I recently spent a wonderful week at Duke Divinity School for study leave and blogged about the "holy discomfort" I felt during one of the worship services I attended in Goodson Chapel and about how that was probably a very good experience for me to have.  Well, there were also moments of quiet reflection and stillness that suited me much better, and during one of those periods of silence in the chapel, I noticed the words on this side of the communion table -- "I thirst."  Apparently the other side reads, "Alleluia," and is therefore appropriate during the rest of the church year, but as I was unable to get a picture, I'll have to take everyone's word for it.
"I thirst" caught my eye partly because every other communion table I have ever seen bears some version of  "Do this in remembrance of me" on it, and partly because the theme of "thirst" keeps cropping up in my life. The day before I started my study leave, the senior pastor where I serve had preached on thirsting for God from Psalm 42 and 43, and just outside the entrance to the chapel, my eyes were drawn to these two beautiful artistic renditions of those very psalms.

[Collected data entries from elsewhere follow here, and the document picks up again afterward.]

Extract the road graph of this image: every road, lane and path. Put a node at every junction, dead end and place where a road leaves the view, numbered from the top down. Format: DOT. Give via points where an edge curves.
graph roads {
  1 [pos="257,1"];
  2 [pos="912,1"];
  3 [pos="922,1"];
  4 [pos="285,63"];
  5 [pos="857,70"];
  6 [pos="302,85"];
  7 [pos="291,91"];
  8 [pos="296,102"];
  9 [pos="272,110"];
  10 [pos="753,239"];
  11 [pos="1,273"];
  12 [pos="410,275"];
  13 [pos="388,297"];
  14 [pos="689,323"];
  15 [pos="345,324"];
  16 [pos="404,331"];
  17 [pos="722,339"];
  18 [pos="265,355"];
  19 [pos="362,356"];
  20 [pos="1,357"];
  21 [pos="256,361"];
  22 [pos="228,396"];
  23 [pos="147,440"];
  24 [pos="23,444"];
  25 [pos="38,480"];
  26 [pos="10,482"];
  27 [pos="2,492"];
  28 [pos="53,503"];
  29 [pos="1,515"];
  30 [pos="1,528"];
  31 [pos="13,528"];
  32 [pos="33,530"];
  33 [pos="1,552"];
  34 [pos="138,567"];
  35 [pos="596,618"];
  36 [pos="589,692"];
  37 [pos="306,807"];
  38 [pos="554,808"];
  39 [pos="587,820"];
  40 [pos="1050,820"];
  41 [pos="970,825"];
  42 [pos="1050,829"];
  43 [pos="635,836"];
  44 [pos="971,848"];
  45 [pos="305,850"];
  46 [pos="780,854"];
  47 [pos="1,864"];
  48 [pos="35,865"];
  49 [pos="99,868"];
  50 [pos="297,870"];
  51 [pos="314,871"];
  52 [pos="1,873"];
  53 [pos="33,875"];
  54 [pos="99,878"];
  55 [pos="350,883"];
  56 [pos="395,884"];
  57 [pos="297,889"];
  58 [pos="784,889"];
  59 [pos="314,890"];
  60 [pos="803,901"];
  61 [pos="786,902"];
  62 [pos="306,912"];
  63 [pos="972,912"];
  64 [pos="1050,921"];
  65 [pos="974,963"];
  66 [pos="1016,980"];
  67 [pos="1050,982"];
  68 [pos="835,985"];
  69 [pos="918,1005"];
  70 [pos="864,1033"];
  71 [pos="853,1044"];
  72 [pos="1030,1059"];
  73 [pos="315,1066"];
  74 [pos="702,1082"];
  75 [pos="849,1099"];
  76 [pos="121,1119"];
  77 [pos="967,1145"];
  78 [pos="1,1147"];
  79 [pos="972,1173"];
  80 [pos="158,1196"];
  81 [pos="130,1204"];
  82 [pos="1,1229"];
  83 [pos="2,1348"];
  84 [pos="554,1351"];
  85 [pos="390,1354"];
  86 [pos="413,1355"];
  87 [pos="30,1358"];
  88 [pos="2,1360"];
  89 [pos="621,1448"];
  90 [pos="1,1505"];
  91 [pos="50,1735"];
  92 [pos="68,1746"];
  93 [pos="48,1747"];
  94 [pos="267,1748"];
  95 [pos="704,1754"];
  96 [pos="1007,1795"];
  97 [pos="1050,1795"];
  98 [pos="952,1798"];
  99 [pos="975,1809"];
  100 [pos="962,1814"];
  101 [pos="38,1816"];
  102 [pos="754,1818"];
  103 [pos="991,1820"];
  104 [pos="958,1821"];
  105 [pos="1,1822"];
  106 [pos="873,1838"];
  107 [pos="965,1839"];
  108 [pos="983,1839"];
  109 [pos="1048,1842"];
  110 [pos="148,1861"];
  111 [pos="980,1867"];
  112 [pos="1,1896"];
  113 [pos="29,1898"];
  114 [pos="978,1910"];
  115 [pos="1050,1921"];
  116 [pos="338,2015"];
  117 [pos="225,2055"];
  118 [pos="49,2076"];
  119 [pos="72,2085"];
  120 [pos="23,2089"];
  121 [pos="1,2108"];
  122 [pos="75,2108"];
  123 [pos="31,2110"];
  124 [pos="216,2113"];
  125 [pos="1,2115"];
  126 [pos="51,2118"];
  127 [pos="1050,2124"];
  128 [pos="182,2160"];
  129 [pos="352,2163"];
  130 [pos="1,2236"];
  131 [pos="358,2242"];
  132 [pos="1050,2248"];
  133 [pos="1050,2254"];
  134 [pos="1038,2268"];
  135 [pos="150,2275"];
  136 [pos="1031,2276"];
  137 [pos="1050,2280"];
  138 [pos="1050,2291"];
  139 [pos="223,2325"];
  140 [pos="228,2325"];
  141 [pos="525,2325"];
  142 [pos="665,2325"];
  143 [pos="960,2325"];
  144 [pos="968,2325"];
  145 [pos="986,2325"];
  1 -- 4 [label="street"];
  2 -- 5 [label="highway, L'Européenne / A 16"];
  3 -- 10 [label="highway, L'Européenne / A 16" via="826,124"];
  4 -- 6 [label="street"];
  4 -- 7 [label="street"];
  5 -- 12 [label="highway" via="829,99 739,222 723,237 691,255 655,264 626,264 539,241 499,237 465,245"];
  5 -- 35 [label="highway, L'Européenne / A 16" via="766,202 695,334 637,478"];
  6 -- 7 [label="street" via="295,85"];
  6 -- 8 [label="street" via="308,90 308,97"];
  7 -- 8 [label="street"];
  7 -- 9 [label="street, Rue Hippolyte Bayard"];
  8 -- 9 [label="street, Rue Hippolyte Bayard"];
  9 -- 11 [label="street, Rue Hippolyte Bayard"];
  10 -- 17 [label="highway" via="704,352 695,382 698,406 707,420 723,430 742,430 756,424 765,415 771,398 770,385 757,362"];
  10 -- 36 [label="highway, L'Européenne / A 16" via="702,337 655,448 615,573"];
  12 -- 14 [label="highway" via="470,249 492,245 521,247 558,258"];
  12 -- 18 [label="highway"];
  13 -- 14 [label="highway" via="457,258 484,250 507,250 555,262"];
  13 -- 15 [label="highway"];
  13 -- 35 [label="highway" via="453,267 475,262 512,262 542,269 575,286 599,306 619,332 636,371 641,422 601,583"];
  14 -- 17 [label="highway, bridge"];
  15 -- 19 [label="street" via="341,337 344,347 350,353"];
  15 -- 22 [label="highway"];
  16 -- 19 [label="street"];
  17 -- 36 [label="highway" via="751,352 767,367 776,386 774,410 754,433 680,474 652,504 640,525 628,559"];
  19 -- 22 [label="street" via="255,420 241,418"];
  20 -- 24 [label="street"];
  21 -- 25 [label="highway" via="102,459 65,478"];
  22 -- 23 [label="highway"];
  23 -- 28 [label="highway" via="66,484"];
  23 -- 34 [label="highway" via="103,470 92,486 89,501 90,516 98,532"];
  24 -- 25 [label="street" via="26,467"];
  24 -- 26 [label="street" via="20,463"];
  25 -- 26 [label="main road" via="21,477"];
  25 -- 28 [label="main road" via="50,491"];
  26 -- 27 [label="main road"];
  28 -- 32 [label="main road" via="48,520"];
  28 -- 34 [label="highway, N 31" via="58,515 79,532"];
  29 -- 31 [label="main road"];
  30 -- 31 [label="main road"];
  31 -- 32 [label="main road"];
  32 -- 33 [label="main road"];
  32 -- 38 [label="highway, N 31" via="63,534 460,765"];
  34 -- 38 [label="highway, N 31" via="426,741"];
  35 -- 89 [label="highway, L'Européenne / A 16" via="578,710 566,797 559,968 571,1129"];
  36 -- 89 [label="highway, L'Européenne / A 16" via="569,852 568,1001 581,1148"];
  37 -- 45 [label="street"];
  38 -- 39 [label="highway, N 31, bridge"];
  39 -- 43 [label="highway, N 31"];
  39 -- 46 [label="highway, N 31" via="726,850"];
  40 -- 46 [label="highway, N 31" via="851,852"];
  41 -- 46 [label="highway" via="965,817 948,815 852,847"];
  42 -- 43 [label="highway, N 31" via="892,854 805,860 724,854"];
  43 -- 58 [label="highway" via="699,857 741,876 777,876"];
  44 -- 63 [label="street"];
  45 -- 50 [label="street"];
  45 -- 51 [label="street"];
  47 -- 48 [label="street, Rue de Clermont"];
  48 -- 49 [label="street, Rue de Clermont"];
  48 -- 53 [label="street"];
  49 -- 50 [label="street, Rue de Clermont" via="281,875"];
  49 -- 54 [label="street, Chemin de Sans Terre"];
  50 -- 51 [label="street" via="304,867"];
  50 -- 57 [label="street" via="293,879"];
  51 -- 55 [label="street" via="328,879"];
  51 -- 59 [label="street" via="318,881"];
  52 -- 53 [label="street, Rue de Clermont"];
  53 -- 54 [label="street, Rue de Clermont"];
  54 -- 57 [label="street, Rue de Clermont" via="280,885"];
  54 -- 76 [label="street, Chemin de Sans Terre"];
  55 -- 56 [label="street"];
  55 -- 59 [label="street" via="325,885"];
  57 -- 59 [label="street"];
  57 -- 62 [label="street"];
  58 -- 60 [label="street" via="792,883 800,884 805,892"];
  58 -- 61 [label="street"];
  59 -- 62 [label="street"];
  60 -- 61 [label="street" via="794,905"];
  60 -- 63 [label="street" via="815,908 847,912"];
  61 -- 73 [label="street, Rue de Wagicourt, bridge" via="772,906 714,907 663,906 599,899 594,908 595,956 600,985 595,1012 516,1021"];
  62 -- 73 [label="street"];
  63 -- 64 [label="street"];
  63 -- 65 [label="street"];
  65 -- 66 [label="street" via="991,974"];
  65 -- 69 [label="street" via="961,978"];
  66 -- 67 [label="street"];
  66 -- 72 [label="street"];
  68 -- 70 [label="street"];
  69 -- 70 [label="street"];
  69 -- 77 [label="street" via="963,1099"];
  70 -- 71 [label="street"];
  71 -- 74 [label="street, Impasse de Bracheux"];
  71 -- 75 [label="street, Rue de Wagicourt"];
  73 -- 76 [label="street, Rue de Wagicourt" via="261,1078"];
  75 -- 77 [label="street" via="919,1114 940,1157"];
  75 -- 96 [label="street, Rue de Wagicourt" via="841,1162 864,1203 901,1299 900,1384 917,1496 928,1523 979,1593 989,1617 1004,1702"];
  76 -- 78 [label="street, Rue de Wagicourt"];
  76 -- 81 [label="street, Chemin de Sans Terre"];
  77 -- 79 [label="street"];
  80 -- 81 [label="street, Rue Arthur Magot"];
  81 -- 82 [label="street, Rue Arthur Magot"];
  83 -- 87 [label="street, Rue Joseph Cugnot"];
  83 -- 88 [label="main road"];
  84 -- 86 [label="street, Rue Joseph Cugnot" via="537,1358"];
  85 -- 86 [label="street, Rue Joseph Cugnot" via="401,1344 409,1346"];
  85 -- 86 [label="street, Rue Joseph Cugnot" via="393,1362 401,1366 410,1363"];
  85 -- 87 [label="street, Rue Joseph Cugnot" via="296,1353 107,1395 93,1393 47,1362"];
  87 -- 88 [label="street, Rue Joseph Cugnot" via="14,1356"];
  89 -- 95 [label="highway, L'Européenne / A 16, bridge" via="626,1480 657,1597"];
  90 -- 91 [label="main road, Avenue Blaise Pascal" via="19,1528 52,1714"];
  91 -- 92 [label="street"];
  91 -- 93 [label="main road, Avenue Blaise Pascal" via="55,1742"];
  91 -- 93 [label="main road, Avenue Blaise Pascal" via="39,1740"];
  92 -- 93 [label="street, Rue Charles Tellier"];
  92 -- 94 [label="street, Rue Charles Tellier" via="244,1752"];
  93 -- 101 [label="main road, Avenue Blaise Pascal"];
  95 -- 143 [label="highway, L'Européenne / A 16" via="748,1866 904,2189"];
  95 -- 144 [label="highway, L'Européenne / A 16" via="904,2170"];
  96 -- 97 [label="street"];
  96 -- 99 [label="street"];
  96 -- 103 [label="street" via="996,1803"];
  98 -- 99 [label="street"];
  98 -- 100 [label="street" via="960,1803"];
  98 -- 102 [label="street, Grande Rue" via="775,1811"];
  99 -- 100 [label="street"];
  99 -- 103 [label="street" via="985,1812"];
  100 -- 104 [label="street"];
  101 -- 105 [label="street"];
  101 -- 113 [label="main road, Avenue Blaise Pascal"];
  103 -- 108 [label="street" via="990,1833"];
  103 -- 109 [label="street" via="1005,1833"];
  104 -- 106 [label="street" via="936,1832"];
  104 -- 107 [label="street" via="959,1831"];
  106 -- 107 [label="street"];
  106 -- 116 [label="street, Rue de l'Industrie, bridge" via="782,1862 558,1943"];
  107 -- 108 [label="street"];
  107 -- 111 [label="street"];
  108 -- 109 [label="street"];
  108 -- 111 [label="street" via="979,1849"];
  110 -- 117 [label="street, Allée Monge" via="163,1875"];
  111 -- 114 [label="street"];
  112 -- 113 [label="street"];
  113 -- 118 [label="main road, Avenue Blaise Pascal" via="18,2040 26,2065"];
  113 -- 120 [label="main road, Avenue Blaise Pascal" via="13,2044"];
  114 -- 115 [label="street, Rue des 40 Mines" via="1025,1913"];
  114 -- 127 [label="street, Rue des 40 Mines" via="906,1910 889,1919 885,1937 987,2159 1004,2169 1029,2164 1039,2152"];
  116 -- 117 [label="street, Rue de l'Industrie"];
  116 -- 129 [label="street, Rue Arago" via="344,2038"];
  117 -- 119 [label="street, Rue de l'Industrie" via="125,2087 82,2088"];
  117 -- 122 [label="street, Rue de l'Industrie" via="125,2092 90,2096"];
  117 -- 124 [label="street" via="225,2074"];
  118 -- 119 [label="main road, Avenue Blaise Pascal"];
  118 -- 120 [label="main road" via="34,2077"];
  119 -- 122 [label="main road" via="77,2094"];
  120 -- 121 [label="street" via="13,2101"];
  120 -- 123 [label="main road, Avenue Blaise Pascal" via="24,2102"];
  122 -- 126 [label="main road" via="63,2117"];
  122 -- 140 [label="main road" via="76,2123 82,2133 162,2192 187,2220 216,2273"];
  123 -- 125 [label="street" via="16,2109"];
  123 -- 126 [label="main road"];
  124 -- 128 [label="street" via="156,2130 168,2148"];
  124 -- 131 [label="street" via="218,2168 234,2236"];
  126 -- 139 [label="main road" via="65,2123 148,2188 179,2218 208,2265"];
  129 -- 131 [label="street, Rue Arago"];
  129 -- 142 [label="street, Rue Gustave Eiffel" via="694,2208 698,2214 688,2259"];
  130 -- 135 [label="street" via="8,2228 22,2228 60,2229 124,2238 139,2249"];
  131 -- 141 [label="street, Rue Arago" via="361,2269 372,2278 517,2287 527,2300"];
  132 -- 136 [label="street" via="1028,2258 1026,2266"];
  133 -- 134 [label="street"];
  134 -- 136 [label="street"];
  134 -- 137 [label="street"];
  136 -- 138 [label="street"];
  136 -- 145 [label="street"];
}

As I marveled at the coincidental timing of that particular sermon and my visit to this place with that communion table and those particular psalms so prominently displayed, the words of one of Charles Wesley's hymns sprang into my mind.  "Jesus, Lover of My Soul" is one of my very favorite hymns, and there is so much rich imagery to feast upon, but these lines especially fit with this theme of thirsting and yearning for the only One who can truly satisfy and make us whole and holy --

Plenteous grace with thee is found, 
grace to cover all my sin; 
let the healing streams abound; 
make and keep me pure within. 
Thou of life the fountain art; 
freely let me take of thee; 
spring thou up within my heart, 
rise to all eternity. 

Charles Wesley died at his London home on March 29, 1788, praising God and creating poetry to express that praise almost to the very end.  In his long life, he had experienced that deep thirst for the assurance that he belonged to God, that his sins had been forgiven, and that he would be made and kept "pure within," and in his verse, he gave voice to that in a way no one before or since has been able to do.  He and his elder brother John trusted in the love and grace of Christ and spent themselves in sharing that good news to as many people as they could for as long as they could.  They had taken of the fountain of life and felt it spring up within their warmed hearts, and they yearned for others to be splashed with those healing streams.  It was never just about quenching their own thirst for salvation; it was always about leading others to that "plenteous grace" found in Christ. 

I sat and pondered all these things over the next few days.  It made me wonder if my own thirst is more about what I want or if I am truly allowing the Holy Spirit to take me into unfamiliar places in order to guide other thirsty souls towards God even when it is uncomfortable and strange.  And it made me wonder if there ever comes a time when that thirst is completely satisfied on this side of the grave.  If the accounts of the deaths of Charles and John are accurate at all, they kept on thirsting to be used by God right on up until they drew their last breaths.  That is quite a model for the rest of us, but is it impossible?   If we keep these images and these words before our eyes and in our hearts and in our lives, I believe we will find that our thirst is paradoxically both quenched and quickened, until the day comes when we take of that fountain of grace in the kingdom of God and it rises up in our hearts to all eternity, too.  What do you think?